The prognosis for the vast majority of patients with NSCLC remains poor, and more effective therapies need to be investigated, including new approaches such as radiotherapy dose escalation as well as novel chemotherapy agents. Identification of prognostic factors may facilitate the design of clinical trials, allowing investigators to limit the more aggressive and toxic approaches for application to the subgroups of patients who may derive benefit from them.

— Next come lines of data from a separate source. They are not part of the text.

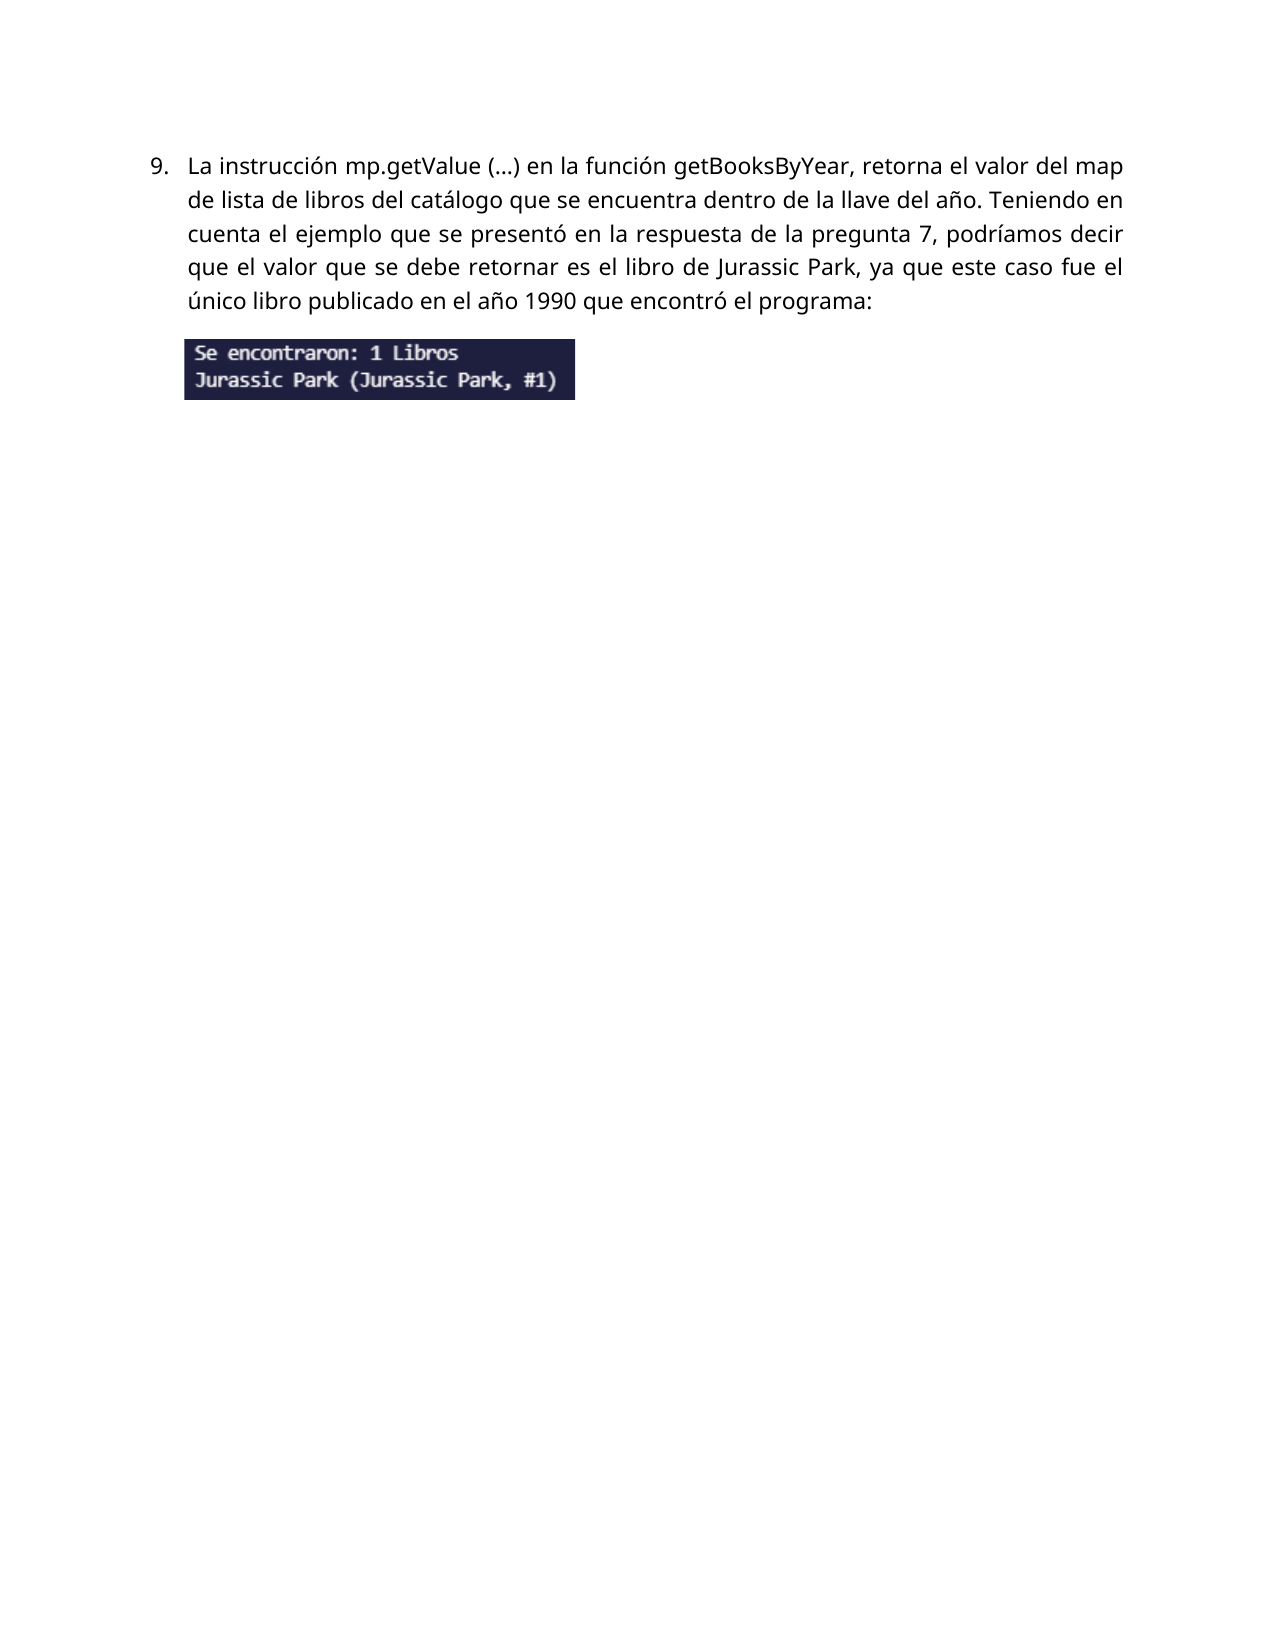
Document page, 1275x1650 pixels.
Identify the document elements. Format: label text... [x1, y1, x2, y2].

picture [184, 339, 575, 400]
list La instrucción mp.getValue (…) en la función getBooksByYear, retorna el valor del map de lista de libros del catálogo que se encuentra dentro de la llave del año. Teniendo en cuenta el ejemplo que se presentó en la respuesta de la pregunta 7, podríamos decir que el valor que se debe retornar es el libro de Jurassic Park, ya que este caso fue el único libro publicado en el año 1990 que encontró el programa: [150, 150, 1125, 316]
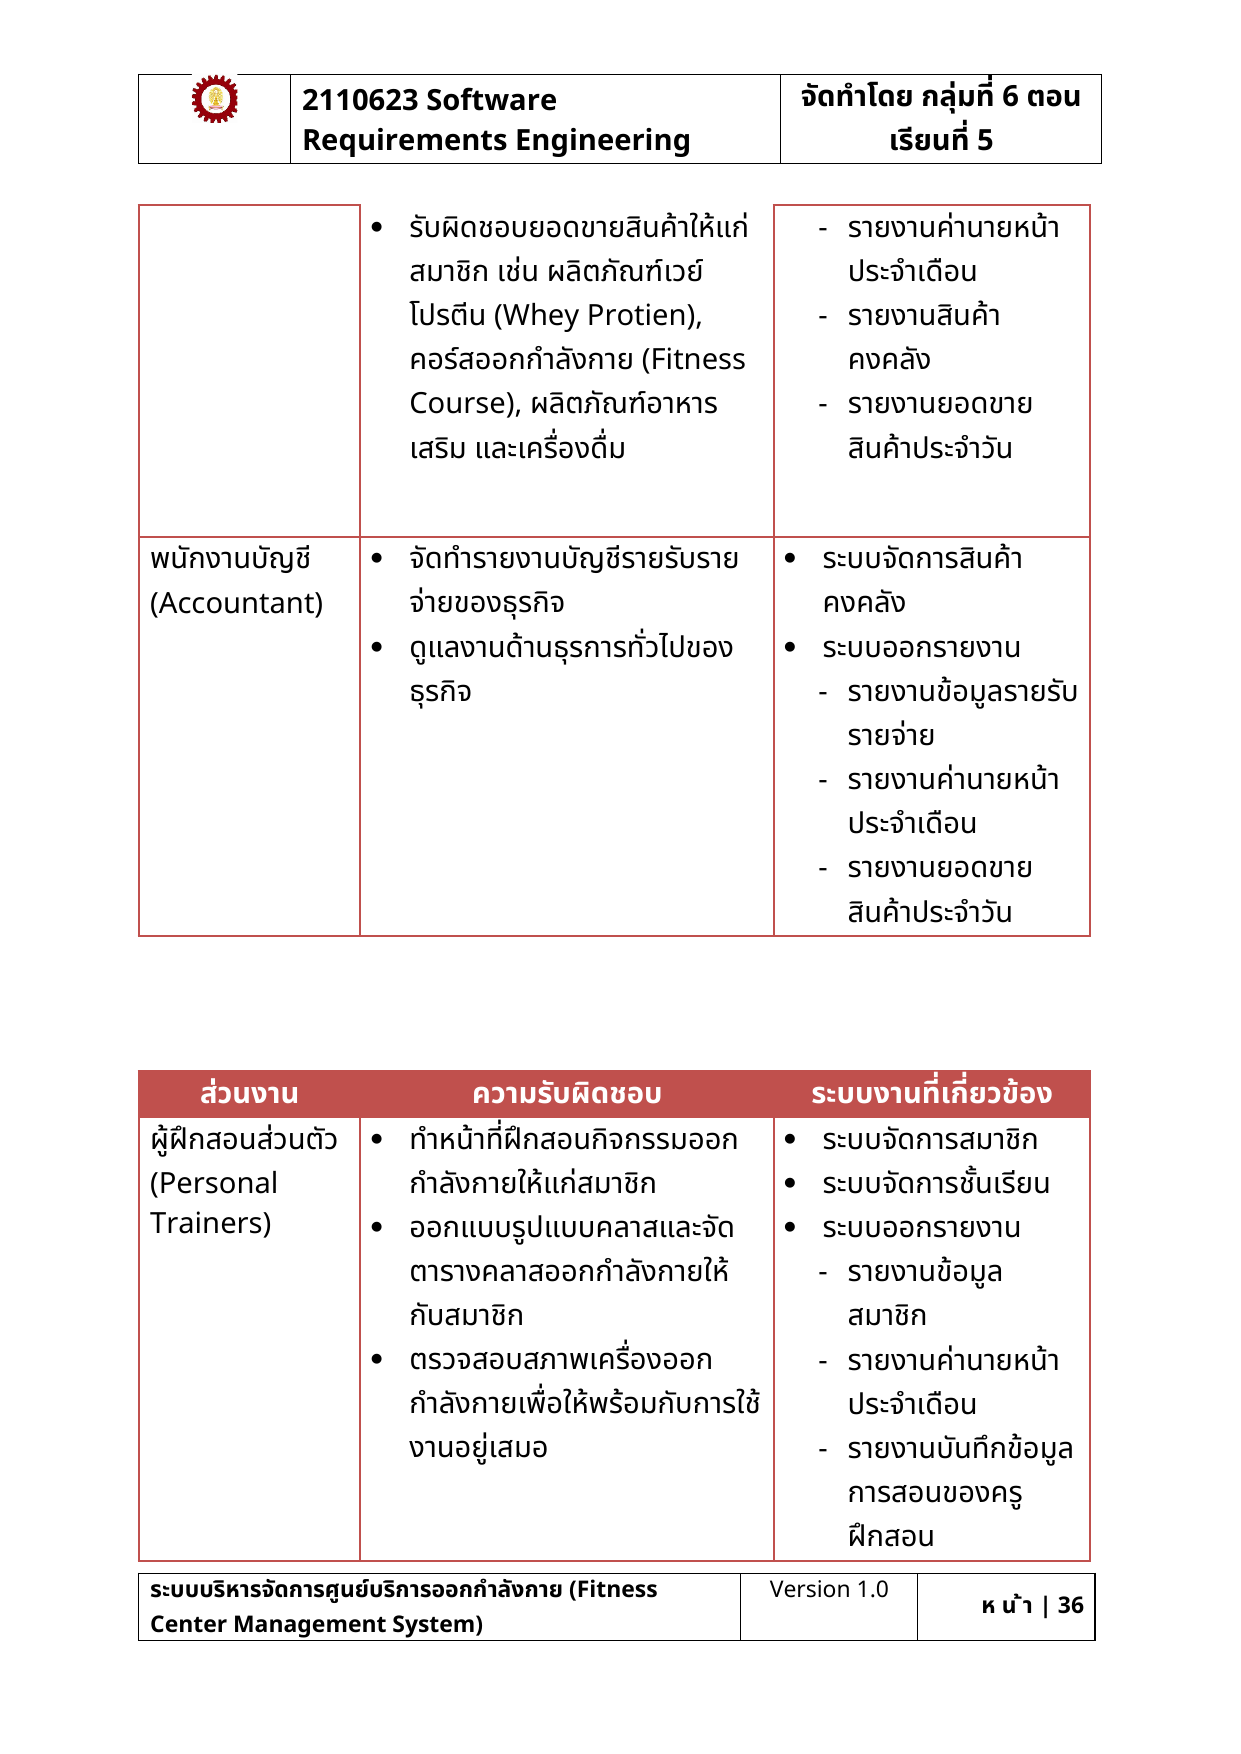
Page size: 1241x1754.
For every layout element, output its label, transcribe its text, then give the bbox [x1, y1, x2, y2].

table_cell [361, 1118, 773, 1559]
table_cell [775, 1118, 1089, 1559]
table_cell พนักงานบัญชี (Accountant) [140, 538, 359, 935]
table_cell จัดทำรายงานบัญชีรายรับรายจ่ายของธุรกิจ ดูแลงานด้านธุรการทั่วไปของธุรกิจ [361, 538, 773, 935]
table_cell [775, 206, 1089, 536]
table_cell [140, 206, 359, 536]
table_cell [140, 1118, 359, 1559]
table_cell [361, 204, 773, 536]
picture [190, 73, 238, 121]
table_header ความรับผิดชอบ [361, 1072, 773, 1116]
table_cell ระบบจัดการสินค้าคงคลัง ระบบออกรายงาน รายงานข้อมูลรายรับรายจ่าย รายงานค่านายหน้าประจำเดือน รายงานยอดขายสินค้าประจำวัน [775, 538, 1089, 935]
table_header ระบบงานที่เกี่ยวข้อง [775, 1072, 1089, 1116]
table_header ส่วนงาน [140, 1072, 359, 1116]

New and improved staging methods are based not only on radiographic evidence of anatomic organ enlargements (eg, chest x-ray, computed tomography) but also on functional and immunologic or molecular techniques, such as immunohistochemical assessment of individual tumor cells in lymph nodes[51] and functional scans (labeled monoclonal antibodies; thallium 201 or PET scans).[52-54] These developments may allow definition of more uniform patient populations with predictable treatment outcomes. Finally, an international effort is under way to increase participation of adult patients in clinical trials from the current 2% of all patients with cancer, a change that would allow for more effective investigation of new therapeutic modalities and a faster establishment of new standards of care.